Avoiding subjects that highlight fundamental differences doesn’t always work either. It’s exhausting constantly trying to predict and avoid any potential conflict. I have found that even the smallest, seemingly insignificant comment from a coworker can trigger me. Unintentional as it may be, it reminds me of the differences that exist between myself and those I am surrounded by every day.

So how do we find success and joy in a job and a world where we may disagree with those with whom we constantly interact? I have pondered this dilemma since I started my position in January and found myself surrounded by a cohort of coworkers with whom I sometimes disagree. Now, ten months later, I still do not have an answer, nor do I believe that anyone is capable of getting along with others, hiccup-free, all the time.

So why do I bring this issue up?—because we cannot afford to be afraid of it. We cannot dismiss it, nor can we hope for a positive outcome if we are willing to settle for tolerance or avoidance. Now more than ever, we must not run away from the issue of how to work with and connect with someone fundamentally different from us.

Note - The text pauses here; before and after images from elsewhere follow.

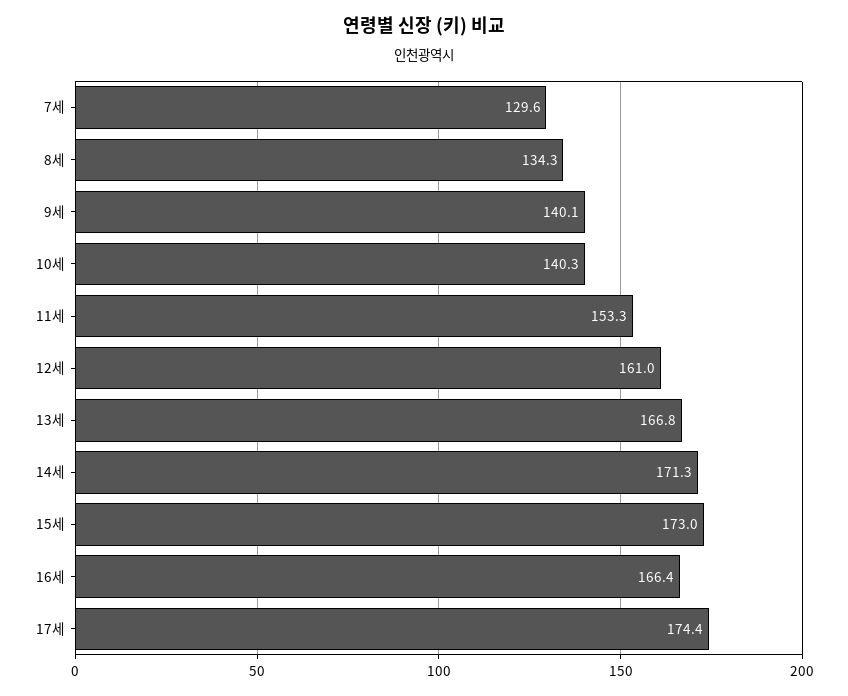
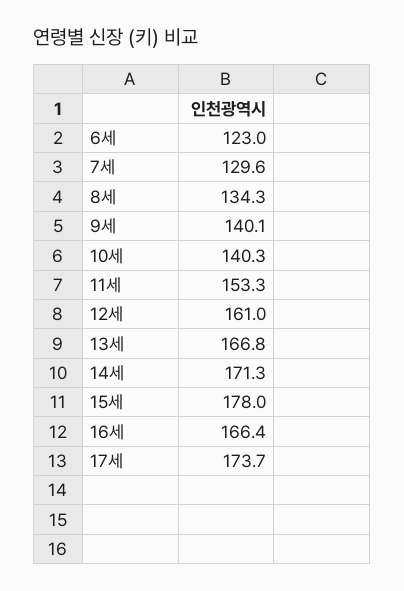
  {
    "7세": 129.6,
    "8세": 134.3,
    "9세": 140.1,
    "10세": 140.3,
    "11세": 153.3,
    "12세": 161,
    "13세": 166.8,
    "14세": 171.3,
-   "15세": 173,
+   "15세": 178,
    "16세": 166.4,
-   "17세": 174.4
+   "17세": 173.7,
+   "6세": 123
  }

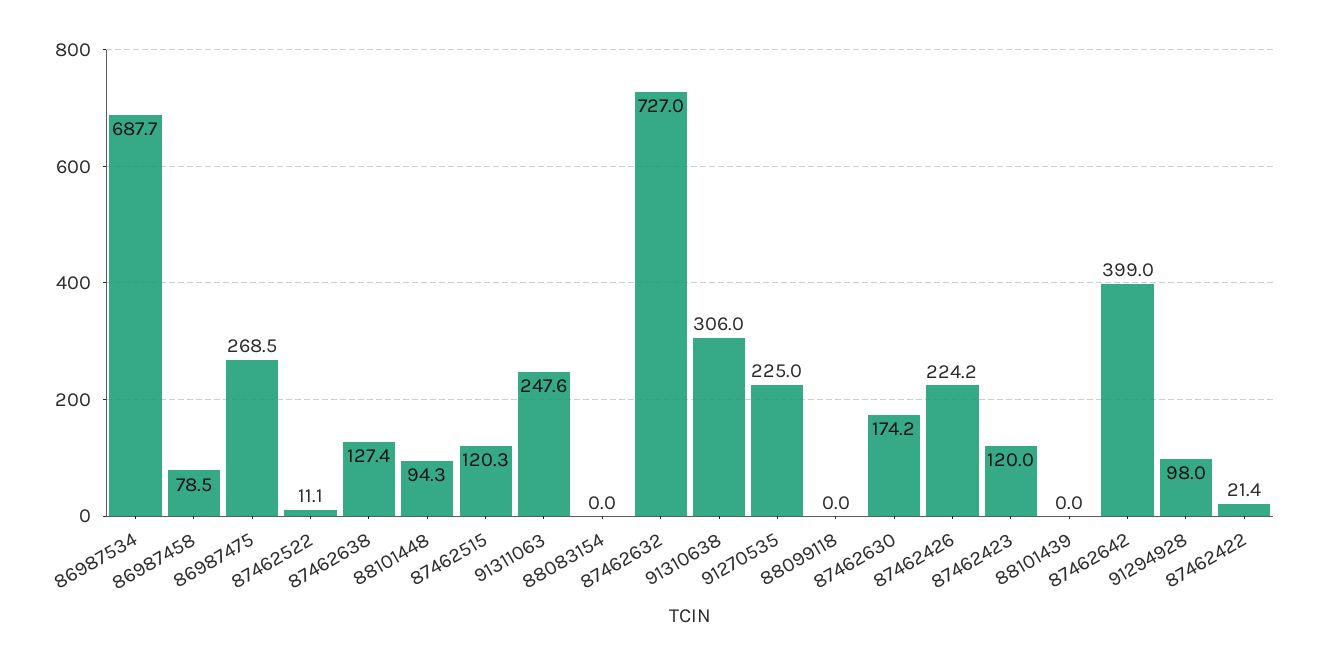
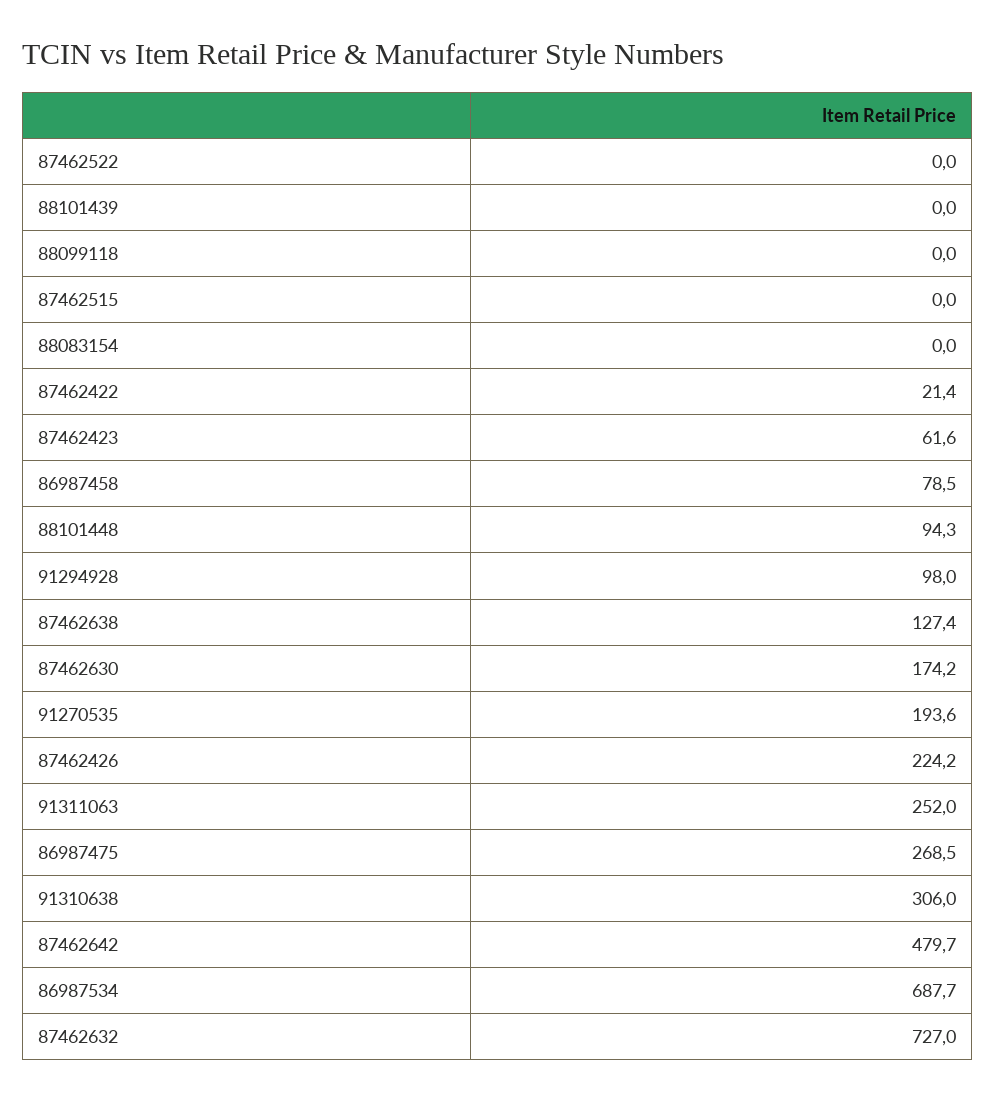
  {
    "86987534": 687.7,
    "86987458": 78.5,
    "86987475": 268.5,
-   "87462522": 11.1,
+   "87462522": 0,
    "87462638": 127.4,
    "88101448": 94.3,
-   "87462515": 120.3,
+   "87462515": 0,
-   "91311063": 247.6,
+   "91311063": 252,
    "88083154": 0,
    "87462632": 727,
    "91310638": 306,
-   "91270535": 225,
+   "91270535": 193.6,
    "88099118": 0,
    "87462630": 174.2,
    "87462426": 224.2,
-   "87462423": 120,
+   "87462423": 61.6,
    "88101439": 0,
-   "87462642": 399,
+   "87462642": 479.7,
    "91294928": 98,
    "87462422": 21.4
  }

I don’t have the solution, just what I have learned throughout my life, and especially the past two years as a Corpsmember. We cannot avoid the inevitable differences that will arise between us, but we can choose to consider each other’s humanity above our core differences. We can elect to recognize our divisions and the issues they produce, and be open to letting those differences inspire us and teach us.

Who knows, that person who bugs you the most may just be the source of your greatest growth.